- What this task involves -
Determine how many lines of the listing below hold the string "blocks". Reply only with the number.
- - - - - - -
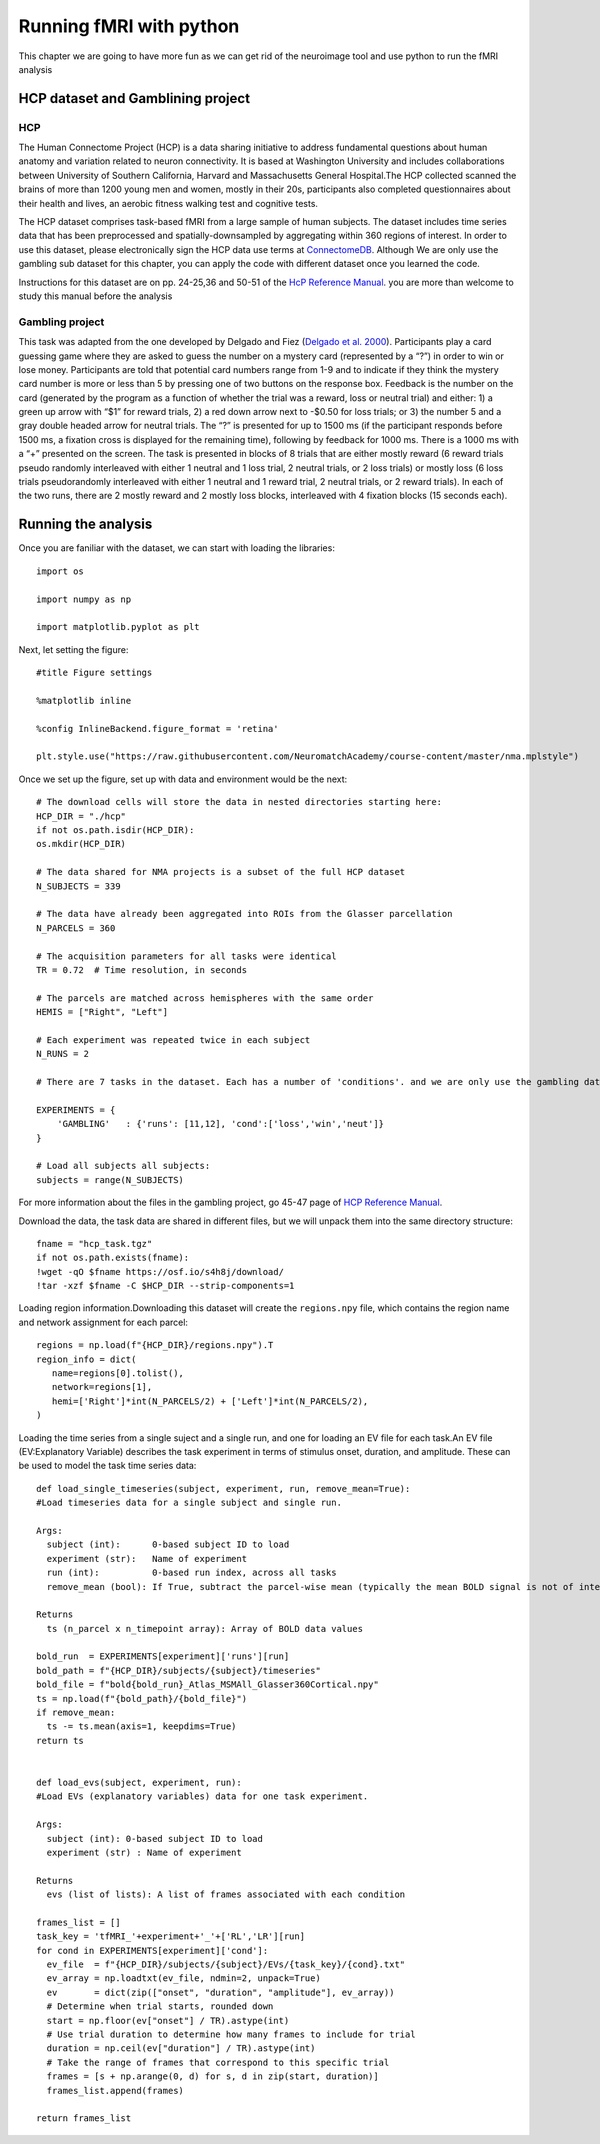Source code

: Running fMRI with python
========================

This chapter we are going to have more fun as we can get rid of the neuroimage tool and use python to run the fMRI analysis

HCP dataset and Gamblining project
^^^^^^^^^^^^^^^^^^^^^^^^^^^^^^^^^^

HCP
***
The Human Connectome Project (HCP) is a data sharing initiative to address fundamental questions about human anatomy and variation related to neuron 
connectivity. It is based at Washington University and includes collaborations between University of Southern California, Harvard and Massachusetts General 
Hospital.The HCP collected scanned the brains of more than 1200 young men and women, mostly in their 20s, participants also completed questionnaires about 
their health and lives, an aerobic fitness walking test and cognitive tests.

The HCP dataset comprises task-based fMRI from a large sample of human subjects. The dataset includes time series data that has been preprocessed and 
spatially-downsampled by aggregating within 360 regions of interest. In order to use this dataset, please electronically sign the HCP data use terms at 
`ConnectomeDB <https://db.humanconnectome.org/app/template/Login.vm>`__. Although We are only use the gambling sub dataset for this chapter, you can apply 
the code with different dataset once you learned the code.
 
Instructions for this dataset are on pp. 24-25,36 and 50-51 of the `HcP Reference Manual 
<https://www.humanconnectome.org/storage/app/media/documentation/s1200/HCP_S1200_Release_Reference_Manual.pdf>`__. you are more than welcome to study this 
manual before the analysis

Gambling project
****************

This task was adapted from the one developed by Delgado and Fiez (`Delgado et al. 2000 
<https://journals.physiology.org/doi/full/10.1152/jn.2000.84.6.3072>`__). Participants play a card guessing game where they are asked to guess the number 
on a mystery card (represented by a “?”) in order to win or lose money. Participants are told that potential card numbers range from 1-9 and to indicate if 
they think the mystery card number is more or less than 5 by pressing one of two buttons on the response box. Feedback is the number on the card (generated 
by the program as a function of whether the trial was a reward, loss or neutral trial) and either: 1) a green up arrow with “$1” for reward trials, 2) a 
red down arrow next to -$0.50 for loss trials; or 3) the number 5 and a gray double headed arrow for neutral trials. The “?” is presented for up to 1500 ms 
(if the participant responds before 1500 ms, a fixation cross is displayed for the remaining time), following by feedback for 1000 ms. There is a 1000 ms 
with a “+” presented on the screen. The task is presented in blocks of 8 trials that are either mostly reward (6 reward trials pseudo randomly interleaved 
with either 1 neutral and 1 loss trial, 2 neutral trials, or 2 loss trials) or mostly loss (6 loss trials pseudorandomly interleaved with either 1 neutral 
and 1 reward trial, 2 neutral trials, or 2 reward trials). In each of the two runs, there are 2 mostly reward and 2 mostly loss blocks, interleaved with 4 
fixation blocks (15 seconds each).


Running the analysis
^^^^^^^^^^^^^^^^^^^^
Once you are faniliar with the dataset, we can start with loading the libraries::

  import os
  
  import numpy as np
  
  import matplotlib.pyplot as plt

Next, let setting the figure::

 #title Figure settings
 
 %matplotlib inline

 %config InlineBackend.figure_format = 'retina'
  
 plt.style.use("https://raw.githubusercontent.com/NeuromatchAcademy/course-content/master/nma.mplstyle")

Once we set up the figure, set up with data and environment would be the next::

  # The download cells will store the data in nested directories starting here:
  HCP_DIR = "./hcp"
  if not os.path.isdir(HCP_DIR):
  os.mkdir(HCP_DIR)

  # The data shared for NMA projects is a subset of the full HCP dataset
  N_SUBJECTS = 339

  # The data have already been aggregated into ROIs from the Glasser parcellation
  N_PARCELS = 360

  # The acquisition parameters for all tasks were identical
  TR = 0.72  # Time resolution, in seconds

  # The parcels are matched across hemispheres with the same order
  HEMIS = ["Right", "Left"]

  # Each experiment was repeated twice in each subject
  N_RUNS = 2

  # There are 7 tasks in the dataset. Each has a number of 'conditions'. and we are only use the gambling data

  EXPERIMENTS = {
      'GAMBLING'   : {'runs': [11,12], 'cond':['loss','win','neut']}
  }

  # Load all subjects all subjects:
  subjects = range(N_SUBJECTS)

For more information about the files in the gambling project, go 45-47 page of `HCP Reference Manual 
<https://www.humanconnectome.org/storage/app/media/documentation/s1200/HCP_S1200_Release_Reference_Manual.pdf>`__.

Download the data, the task data are shared in different files, but we will unpack them into the same directory structure::

  fname = "hcp_task.tgz"
  if not os.path.exists(fname):
  !wget -qO $fname https://osf.io/s4h8j/download/
  !tar -xzf $fname -C $HCP_DIR --strip-components=1

Loading region information.Downloading this dataset will create the ``regions.npy`` file, which contains the region name and network assignment for each 
parcel::

  regions = np.load(f"{HCP_DIR}/regions.npy").T
  region_info = dict(
     name=regions[0].tolist(),
     network=regions[1],
     hemi=['Right']*int(N_PARCELS/2) + ['Left']*int(N_PARCELS/2),
  )


Loading the time series from a single suject and a single run, and one for loading an EV file for each task.An EV file (EV:Explanatory Variable) describes 
the task experiment in terms of stimulus onset, duration, and amplitude. These can be used to model the task time series data::

  def load_single_timeseries(subject, experiment, run, remove_mean=True):
  #Load timeseries data for a single subject and single run.
  
  Args:
    subject (int):      0-based subject ID to load
    experiment (str):   Name of experiment 
    run (int):          0-based run index, across all tasks
    remove_mean (bool): If True, subtract the parcel-wise mean (typically the mean BOLD signal is not of interest)

  Returns
    ts (n_parcel x n_timepoint array): Array of BOLD data values

  bold_run  = EXPERIMENTS[experiment]['runs'][run]
  bold_path = f"{HCP_DIR}/subjects/{subject}/timeseries"
  bold_file = f"bold{bold_run}_Atlas_MSMAll_Glasser360Cortical.npy"
  ts = np.load(f"{bold_path}/{bold_file}")
  if remove_mean:
    ts -= ts.mean(axis=1, keepdims=True)
  return ts


  def load_evs(subject, experiment, run):
  #Load EVs (explanatory variables) data for one task experiment.

  Args:
    subject (int): 0-based subject ID to load
    experiment (str) : Name of experiment

  Returns
    evs (list of lists): A list of frames associated with each condition

  frames_list = []
  task_key = 'tfMRI_'+experiment+'_'+['RL','LR'][run]
  for cond in EXPERIMENTS[experiment]['cond']:    
    ev_file  = f"{HCP_DIR}/subjects/{subject}/EVs/{task_key}/{cond}.txt"
    ev_array = np.loadtxt(ev_file, ndmin=2, unpack=True)
    ev       = dict(zip(["onset", "duration", "amplitude"], ev_array))
    # Determine when trial starts, rounded down
    start = np.floor(ev["onset"] / TR).astype(int)
    # Use trial duration to determine how many frames to include for trial
    duration = np.ceil(ev["duration"] / TR).astype(int)
    # Take the range of frames that correspond to this specific trial
    frames = [s + np.arange(0, d) for s, d in zip(start, duration)]
    frames_list.append(frames)

  return frames_list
- - - - - - -
- Solution for this exercise -
3